Idol Chatter

Filmmaker Alexandra Pelosi’s HBO documentary “Friends of God,” which premieres tonight, promises a behind-the-scenes look at the “broad tent” that is evangelicalism in this country, but instead, the film simply follows the same unimaginative formula of other documentaries, like “Jesus Camp.” The formula goes like this: After stating that you are going to provide a thoughtful and fair-minded look at the millions of Christians in the U.S., you show extensive footage of Ted Haggard and Jerry Falwell interwined with interviews with Southerners who have various Jesus slogans on their vehicles and t-shirts and who homeschool their children. For good measure, in case anyone misses your point, you make sure you edit your film footage to show these people in the most unattractive way possible.

Such a static treatment of Christians is frustrating, but it is not even remotely the most annoying part of this documentary. Even if I give Pelosi (daughter of Speaker of the House Nancy Pelosi) the benefit of the doubt and assume that more moderate, socially-conscious evangelicals like Jim Wallis, Rick Warren, or Rob Bell were wisely unavailable for comment, that doesn’t excuse Pelosi’s simplistic interviewing skills. “Friends of God” doesn’t give any insight into Christianity in our culture, but it sure does give us a good glimpse at Pelosi’s lack of professionalism as a journalist.

When she attends a church service in Texas, she approaches three young men in amazement, asking them what a group of “swingers” like them are doing in a church on a Saturday night. That’s the extent of the interview, but then she moves on to chatting with motivatinal speaker/pastor Joel Osteen. She asks Olsteen in mock astonishment how he could possibly fill a stadium with Christians. And that’s as far as that interview goes.

But then there is the most uncomfortable moment of the show, when she talks with Ted Haggard–who had not yet been enmeshed in his very-public sex scandal–about sex. He and a few of his parishoners tell her that evangelicals actually have better sex lives than other people–and she giggles, saying she had no idea she was with a such a group of “studs.” In between listening to all of these fascinating soundbytes, I tried counting how many times Pelosi says in sarcastic bemusement, “Wow, we don’t have that in New York” whenever she is talking to a Christian or looking at a Jesus slogan on a billboard, but I eventually lost track.

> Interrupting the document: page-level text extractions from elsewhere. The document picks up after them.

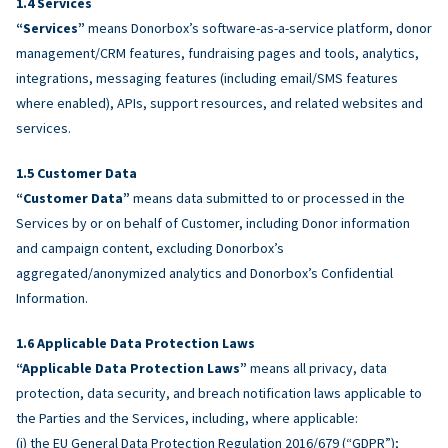
Services
“Services”
means Donorbox’s software-as-a-service platform, donor
management/CRM features, fundraising pages and tools, analytics,
integrations, messaging features (including email/SMS features
where enabled), APIs, support resources, and related websites and
services.
Customer Data
“Customer Data”
means data submitted to or processed in the
Services by or on behalf of Customer, including Donor information
and campaign content, excluding Donorbox’s
aggregated/anonymized analytics and Donorbox’s Confidential
Information.
Applicable Data Protection Laws
“Applicable Data Protection Laws”
means all privacy, data
protection, data security, and breach notification laws applicable to
the Parties and the Services, including, where applicable:
(i) the EU General Data Protection Regulation 2016/679 (“GDPR”);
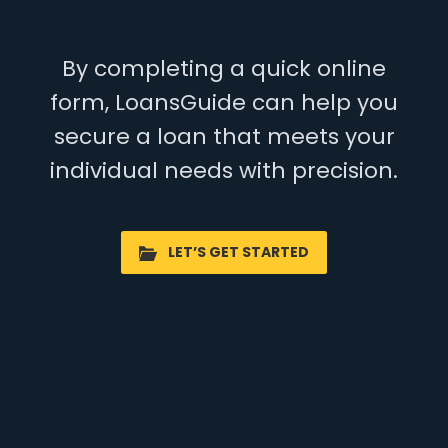
By completing a quick online
form, LoansGuide can help you
secure a loan that meets your
individual needs with precision.
LET’S GET STARTED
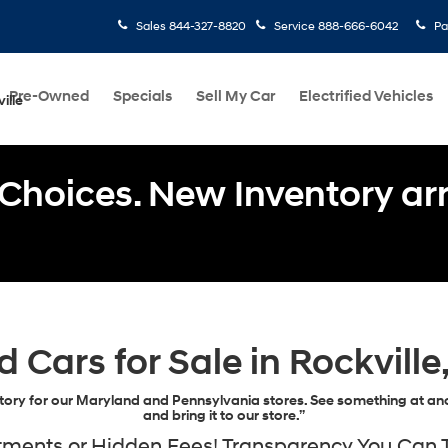
Sales
844-327-8820
Service
888-666-6042
Pa
Pre-Owned
Specials
Sell My Car
Electrified Vehicles
ille
Choices. New Inventory arri
d Cars for Sale in Rockville
ory for our Maryland and Pennsylvania stores. See something at ano
and bring it to our store.”
ents or Hidden Fees! Transparency You Can Tr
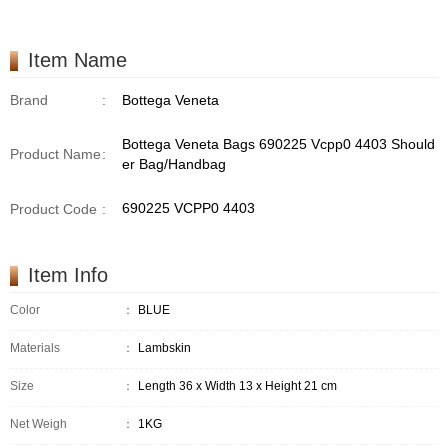
Item Name
Brand
:
Bottega Veneta
Bottega Veneta Bags 690225 Vcpp0 4403 Should
Product Name
:
er Bag/Handbag
690225 VCPP0 4403
Product Code
:
Item Info
Color
：
BLUE
Materials
：
Lambskin
Size
：
Length 36 x Width 13 x Height 21 cm
Net Weigh
：
1KG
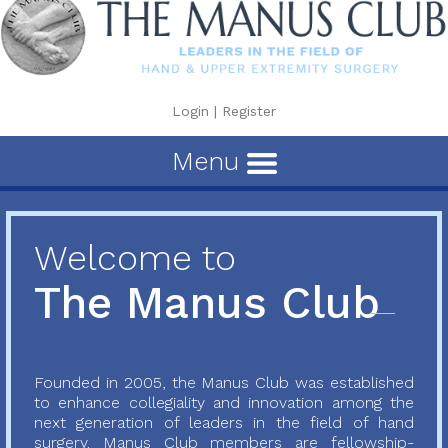
Login
|
Register
Menu
Welcome to
The Manus Club
Founded in 2005, the Manus Club was established
to enhance collegiality and innovation among the
next generation of leaders in the field of hand
surgery. Manus Club members are fellowship-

But just in case any Idol Chatter readers think I am responding to one bias with a bias of my own, the national trade paper Variety also criticizes the way Pelosi treats her subject matter, saying she displays “thinly veiled condescension” of Christians. The Variety article goes on to wisely suggest it is foolish to lump all evangelicals into one mold and to assume there is no common ground. Variety defending Christians against a New York liberal? Now that’s what I call progress.